Scraper uses issue number and repository short name as a row ids in internal calculations. It's not very convenient as users have to keep Issue and Repository columns in their own tables, which can be not wanted.
Add functionality to move done and closed issues into archive table to avoid overwhelming the existing tables.
Function to_be_archived() should be added into fill_funcs.py. It should designate, if issue should be archived. Function should return list ready to be inserted into archive sheet.
For this feature new constant is required to be added into config.py. It must have the same structure as other sheets configurations have
For now issues are inserted monolith - the whole table with a single request. This takes time and forces Scraper to recalculate all the highlighting, which is tens and hundreds of requests. Plus to this, before sending new highlighting requests we have to clear all of the current highlighting.
The best way to implement speedup is to do operations one by one: first sort the updated backend table, and send requests to move updated rows. Then, insert new rows into the backend table, sort it, and send requests to insert new rows into spreadsheet. Then delete deleted rows from the backend table, sort it and send deleting rows requests. With this system itself will become more stable.
Probably some issues can be wanted not to be tracked by Scraper. Implement functionality which can give user an ability to set rules for ignoring issues. This should be located in filling_funcs.py for easier access, and should be called on every tables update.
Spreadsheet name for now is used only in config.py file, which is not very convenient. Some people may wanna work with names of their spreadsheets instead of ids. Thus, it'll be good to implement name attribute for Spreadsheet() class, definitely with setter, which will be changing spreadsheet name on the service.
It's probably caused by using updated_at time for since filter. It'll be good to use time of last table updates instead, as on a first update after start Scraper analyzes only opened issue. That means the last update date will be equal to last opened issue update. If any issue was closed after that time, Scraper will add it into table.
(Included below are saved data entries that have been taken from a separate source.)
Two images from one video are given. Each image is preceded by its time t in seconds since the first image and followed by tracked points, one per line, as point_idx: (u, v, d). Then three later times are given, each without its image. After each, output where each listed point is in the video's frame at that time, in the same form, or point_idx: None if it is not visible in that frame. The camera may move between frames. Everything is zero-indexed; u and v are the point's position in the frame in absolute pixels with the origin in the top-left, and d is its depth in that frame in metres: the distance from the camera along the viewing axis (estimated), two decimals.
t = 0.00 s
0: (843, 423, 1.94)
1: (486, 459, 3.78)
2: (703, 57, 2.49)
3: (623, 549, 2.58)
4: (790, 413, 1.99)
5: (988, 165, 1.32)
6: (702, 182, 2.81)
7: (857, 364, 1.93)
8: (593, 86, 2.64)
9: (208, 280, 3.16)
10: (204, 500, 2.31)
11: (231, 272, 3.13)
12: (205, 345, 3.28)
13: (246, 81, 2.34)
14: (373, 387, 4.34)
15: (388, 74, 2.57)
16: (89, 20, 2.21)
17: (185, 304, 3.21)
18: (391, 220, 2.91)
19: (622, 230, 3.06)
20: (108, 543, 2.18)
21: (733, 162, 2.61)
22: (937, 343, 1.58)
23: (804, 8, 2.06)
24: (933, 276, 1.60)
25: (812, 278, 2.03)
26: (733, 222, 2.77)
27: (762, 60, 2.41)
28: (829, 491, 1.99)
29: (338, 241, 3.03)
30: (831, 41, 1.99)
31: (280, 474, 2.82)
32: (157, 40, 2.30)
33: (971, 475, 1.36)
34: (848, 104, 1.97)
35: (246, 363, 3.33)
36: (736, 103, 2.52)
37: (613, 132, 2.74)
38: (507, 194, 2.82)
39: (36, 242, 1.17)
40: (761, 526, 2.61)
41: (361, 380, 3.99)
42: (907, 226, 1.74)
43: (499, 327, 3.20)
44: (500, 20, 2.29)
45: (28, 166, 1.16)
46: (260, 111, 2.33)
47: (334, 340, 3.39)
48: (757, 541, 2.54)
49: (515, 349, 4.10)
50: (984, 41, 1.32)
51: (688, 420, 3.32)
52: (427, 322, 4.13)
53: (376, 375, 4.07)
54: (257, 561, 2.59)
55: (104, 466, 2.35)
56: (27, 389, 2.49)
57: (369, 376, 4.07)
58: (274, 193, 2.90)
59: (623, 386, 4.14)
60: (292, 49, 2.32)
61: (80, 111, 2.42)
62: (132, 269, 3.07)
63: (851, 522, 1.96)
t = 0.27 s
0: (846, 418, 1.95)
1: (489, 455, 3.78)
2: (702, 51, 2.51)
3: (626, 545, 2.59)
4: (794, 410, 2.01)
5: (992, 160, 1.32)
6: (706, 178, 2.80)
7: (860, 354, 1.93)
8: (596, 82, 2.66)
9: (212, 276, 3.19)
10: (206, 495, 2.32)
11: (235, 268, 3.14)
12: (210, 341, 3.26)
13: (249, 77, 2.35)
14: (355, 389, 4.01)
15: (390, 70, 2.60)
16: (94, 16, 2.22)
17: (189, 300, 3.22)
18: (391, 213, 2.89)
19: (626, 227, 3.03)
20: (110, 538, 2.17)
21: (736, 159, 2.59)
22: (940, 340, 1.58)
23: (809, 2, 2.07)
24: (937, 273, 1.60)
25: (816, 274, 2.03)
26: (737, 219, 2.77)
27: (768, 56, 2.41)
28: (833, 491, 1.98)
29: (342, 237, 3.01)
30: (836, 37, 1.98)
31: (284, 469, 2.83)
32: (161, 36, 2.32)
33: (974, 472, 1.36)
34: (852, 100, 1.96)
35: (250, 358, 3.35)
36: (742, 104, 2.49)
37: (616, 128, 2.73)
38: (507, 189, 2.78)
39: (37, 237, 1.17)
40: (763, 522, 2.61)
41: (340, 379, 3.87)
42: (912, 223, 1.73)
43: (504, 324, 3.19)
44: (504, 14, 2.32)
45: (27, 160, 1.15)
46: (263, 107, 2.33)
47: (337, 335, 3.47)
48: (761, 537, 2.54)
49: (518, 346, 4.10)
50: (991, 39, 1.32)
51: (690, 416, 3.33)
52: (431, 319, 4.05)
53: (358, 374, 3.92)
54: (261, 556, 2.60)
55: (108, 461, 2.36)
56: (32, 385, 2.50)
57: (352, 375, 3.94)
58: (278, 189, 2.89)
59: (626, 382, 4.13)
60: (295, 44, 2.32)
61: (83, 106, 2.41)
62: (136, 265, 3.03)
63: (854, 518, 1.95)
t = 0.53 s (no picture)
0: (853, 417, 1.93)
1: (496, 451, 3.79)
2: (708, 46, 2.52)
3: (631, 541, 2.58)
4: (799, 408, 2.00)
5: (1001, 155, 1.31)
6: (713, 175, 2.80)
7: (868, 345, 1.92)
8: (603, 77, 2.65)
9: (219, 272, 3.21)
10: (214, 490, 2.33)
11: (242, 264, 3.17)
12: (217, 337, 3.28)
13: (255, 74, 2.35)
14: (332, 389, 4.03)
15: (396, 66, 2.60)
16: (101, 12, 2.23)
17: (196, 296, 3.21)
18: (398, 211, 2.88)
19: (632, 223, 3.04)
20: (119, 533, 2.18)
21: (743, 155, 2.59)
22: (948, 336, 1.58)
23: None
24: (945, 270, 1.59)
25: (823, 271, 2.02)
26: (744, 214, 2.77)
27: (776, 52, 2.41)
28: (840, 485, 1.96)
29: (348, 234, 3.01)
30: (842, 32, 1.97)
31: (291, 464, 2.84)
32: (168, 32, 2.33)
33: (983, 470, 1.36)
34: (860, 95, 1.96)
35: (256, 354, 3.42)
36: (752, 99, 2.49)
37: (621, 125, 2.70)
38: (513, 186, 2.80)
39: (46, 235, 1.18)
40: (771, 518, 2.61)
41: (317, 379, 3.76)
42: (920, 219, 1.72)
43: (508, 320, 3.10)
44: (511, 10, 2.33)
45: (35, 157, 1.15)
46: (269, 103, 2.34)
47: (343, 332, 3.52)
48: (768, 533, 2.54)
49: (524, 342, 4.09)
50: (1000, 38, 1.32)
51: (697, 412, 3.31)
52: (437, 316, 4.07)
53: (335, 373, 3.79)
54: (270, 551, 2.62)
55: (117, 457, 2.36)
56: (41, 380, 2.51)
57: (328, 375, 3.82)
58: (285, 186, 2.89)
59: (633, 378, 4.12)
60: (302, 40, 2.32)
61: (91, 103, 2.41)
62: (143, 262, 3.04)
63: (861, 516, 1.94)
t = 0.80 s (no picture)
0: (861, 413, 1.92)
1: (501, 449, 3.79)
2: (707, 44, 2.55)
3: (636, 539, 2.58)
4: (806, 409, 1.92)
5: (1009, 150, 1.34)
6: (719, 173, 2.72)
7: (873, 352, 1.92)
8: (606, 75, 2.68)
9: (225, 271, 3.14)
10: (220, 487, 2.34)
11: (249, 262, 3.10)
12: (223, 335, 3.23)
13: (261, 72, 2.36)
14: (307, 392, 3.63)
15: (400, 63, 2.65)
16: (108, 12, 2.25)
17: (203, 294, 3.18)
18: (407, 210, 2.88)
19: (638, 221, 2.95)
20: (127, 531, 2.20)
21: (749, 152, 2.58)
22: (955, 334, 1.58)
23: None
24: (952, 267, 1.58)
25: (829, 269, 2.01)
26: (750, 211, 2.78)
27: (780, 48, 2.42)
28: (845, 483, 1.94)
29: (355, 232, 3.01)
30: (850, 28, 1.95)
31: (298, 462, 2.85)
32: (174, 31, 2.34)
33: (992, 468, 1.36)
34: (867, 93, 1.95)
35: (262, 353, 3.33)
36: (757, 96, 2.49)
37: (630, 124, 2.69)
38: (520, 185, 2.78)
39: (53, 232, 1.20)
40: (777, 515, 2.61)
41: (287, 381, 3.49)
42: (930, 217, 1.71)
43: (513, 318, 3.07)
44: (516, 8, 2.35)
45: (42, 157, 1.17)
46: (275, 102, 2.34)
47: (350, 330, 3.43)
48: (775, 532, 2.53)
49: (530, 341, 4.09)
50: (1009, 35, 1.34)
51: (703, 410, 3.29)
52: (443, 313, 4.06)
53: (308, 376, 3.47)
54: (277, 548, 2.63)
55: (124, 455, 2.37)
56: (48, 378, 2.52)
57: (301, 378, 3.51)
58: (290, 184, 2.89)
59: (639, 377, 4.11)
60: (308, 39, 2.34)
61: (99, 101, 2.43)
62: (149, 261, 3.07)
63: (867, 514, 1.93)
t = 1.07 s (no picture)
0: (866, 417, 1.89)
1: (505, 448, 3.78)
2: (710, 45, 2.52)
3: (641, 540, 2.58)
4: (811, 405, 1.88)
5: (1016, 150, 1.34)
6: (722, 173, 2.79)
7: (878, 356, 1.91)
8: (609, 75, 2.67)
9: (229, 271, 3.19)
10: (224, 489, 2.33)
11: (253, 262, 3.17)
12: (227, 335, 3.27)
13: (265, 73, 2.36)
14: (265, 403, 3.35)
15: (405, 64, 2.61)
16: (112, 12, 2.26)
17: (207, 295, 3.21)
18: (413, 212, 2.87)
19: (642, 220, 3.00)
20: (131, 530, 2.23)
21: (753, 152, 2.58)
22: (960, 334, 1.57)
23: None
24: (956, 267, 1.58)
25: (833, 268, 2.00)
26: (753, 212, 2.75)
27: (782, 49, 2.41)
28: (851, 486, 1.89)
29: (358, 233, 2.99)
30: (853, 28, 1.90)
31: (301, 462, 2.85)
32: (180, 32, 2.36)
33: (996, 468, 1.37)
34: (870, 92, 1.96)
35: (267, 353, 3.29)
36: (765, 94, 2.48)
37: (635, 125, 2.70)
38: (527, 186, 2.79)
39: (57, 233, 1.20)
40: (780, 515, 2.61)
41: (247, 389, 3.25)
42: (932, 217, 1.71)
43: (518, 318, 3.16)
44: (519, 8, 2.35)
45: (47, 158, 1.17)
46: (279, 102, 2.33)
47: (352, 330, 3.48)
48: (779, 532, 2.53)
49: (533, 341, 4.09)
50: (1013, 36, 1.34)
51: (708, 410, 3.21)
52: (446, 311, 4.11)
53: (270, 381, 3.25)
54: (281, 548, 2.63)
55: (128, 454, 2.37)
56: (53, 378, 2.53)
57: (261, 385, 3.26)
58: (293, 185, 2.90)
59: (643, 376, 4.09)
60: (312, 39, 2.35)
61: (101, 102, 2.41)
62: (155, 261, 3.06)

It may worth to track pull requests, which are not related to any issues. The problem in here is how to show them in table, how to track, how not to technically mix them with issues.
UPDATE: issues are now determined by their URLs. Issues and PRs numbers are unique with each other, so PRs without related issues feature can be now implemented.
User should have an opportunity to tweak conditions on which issue must be deleted from a table (mostly to avoid overfilling). For example, issue, which was closed within three days without pull request may not be very interesting to table owners.
It would probably optimal to call cleanup function on every issue (after it got all the data updates). fill_funcs.py is a good place for it. Function itself should return bool: True - delete issue, False - let issue stay in a table. Internal Scraper code will be deleting issue marked in such fashion.
Speed up Scraper by adding date filter for issues. Issues should be retrieved with sorting by "updated_at", then we could avoid reading and processing issues which were updated long ago. Also since filter can be used to get only recently changed issues.
For now relations between issues and PRs can be designated only if both instances are in one repository. It makes sense to search for connections between all of the repositories tracked on a single one sheet.
try_match_keywords() function probably must be widen to understand if issue posted in another repository.
For now Scraper testing includes only running it on a live data, that can take some time. It would be great to have a bunch of unit/system tests to be able to easily check Scrapper's health, when new features arrived.
Tests should be added into new "tests" folder.
While writing the tests coverage package should be used to make sure that functions/objects are completely covered with tests.
In some repositories number of requests can be up to hundreds and thousands - processing them on backend can take time. During this processing visual artifacts can appear at the spreadsheet (URLs can be erased, highlighting cleared, etc.), which actually can look really weird.
It's better to send requests with smaller batches. This practise can also reduce number of non operational highlights as batch falls entirely. Meaning 300-sized failed batch will skip 300 requests, while failing 1 of 30 batches with 10 requests per batch will avoid failing of 290 requests.
User should have an ability to set cell color while designating it's value within filling function. Better add new field into old_issue object for such causes.
Functionality to build statistics tables should be implemented to show how many issues were created/closed/PRs merged, and other actions were made during given periods of time.